- [SOURCE DOCUMENT]:

★ ★ ★ ★ ★ ★ ★

Southern Football League
- Season: 1946–47
- Champions: Gillingham
- Matches: 272
- Goals: 1,250 (4.6 per match)

= 1946–47 Southern Football League =

The 1946–47 Southern Football League season was the 44th in the history of the league, an English football competition.

The league featured eight new clubs, including Football League members Millwall, who also entered their first team in the Southern League. However, due to fixture congestion, they only played 24 matches, with the remaining fixtures all being awarded as 0–0 draws. Yeovil & Petters United were renamed Yeovil Town at the end of the previous season.

A total of 17 clubs contest the division, including nine clubs from previous season, three clubs missed previous season and five new clubs.

★ ★ ★ ★ ★ ★ ★

- [Stored entries]:
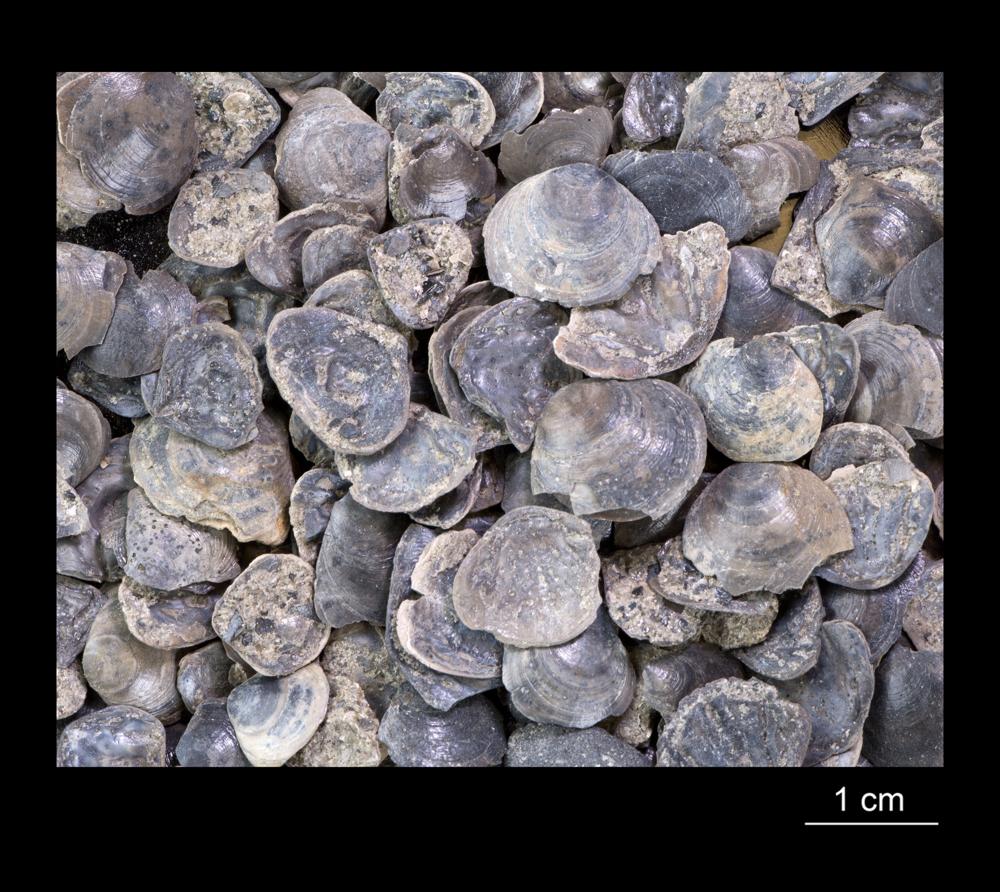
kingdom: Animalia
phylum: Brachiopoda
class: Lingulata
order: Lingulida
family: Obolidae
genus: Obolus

★ ★ ★ ★ ★ ★ ★

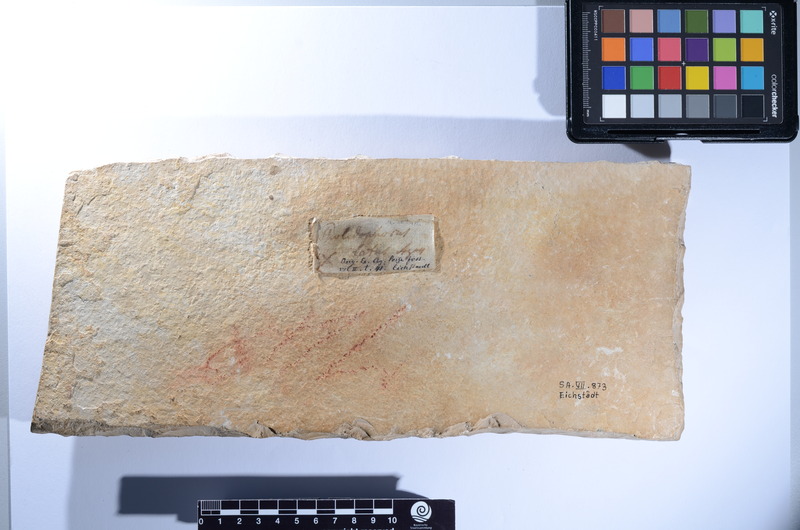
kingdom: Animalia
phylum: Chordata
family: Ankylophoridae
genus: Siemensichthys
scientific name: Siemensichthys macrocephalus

★ ★ ★ ★ ★ ★ ★

- [COMPLETE THE FOLLOWING]:
1 - From the article on the 1946–47 Southern Football League season, quote the stretch from "The 1946–47 Southern" through "five new clubs.".
2 - Answer these questions using the article on the 1946–47 Southern Football League season:
(a) Which club won the championship?
(b) In the history of the league, what number was this season?
(c) What new name did Yeovil & Petters United take?
3 - Write a continuation of the article on the 1946–47 Southern Football League season that begins right after its final sentence.

- [ACTIVITY ANSWERS]:
1 -
The 1946–47 Southern Football League season was the 44th in the history of the league, an English football competition.

The league featured eight new clubs, including Football League members Millwall, who also entered their first team in the Southern League. However, due to fixture congestion, they only played 24 matches, with the remaining fixtures all being awarded as 0–0 draws. Yeovil & Petters United were renamed Yeovil Town at the end of the previous season.

A total of 17 clubs contest the division, including nine clubs from previous season, three clubs missed previous season and five new clubs.

2 -
(a) Gillingham
(b) The 44th
(c) Yeovil Town

3 -
Clubs missed previous season:
- Dartford
- Gloucester City
- Guildford City

Newly elected clubs:
- Gravesend & Northfleet - new club, formed as a merger of Gravesend United and Northfleet United
- Gillingham - returned after resigning in 1939
- Merthyr Tydfil - runners-up of Welsh Football League
- Millwall
- Exeter City II

Gillingham were champions, winning their first Southern League title. At the end of the season Millwall resigned from the league.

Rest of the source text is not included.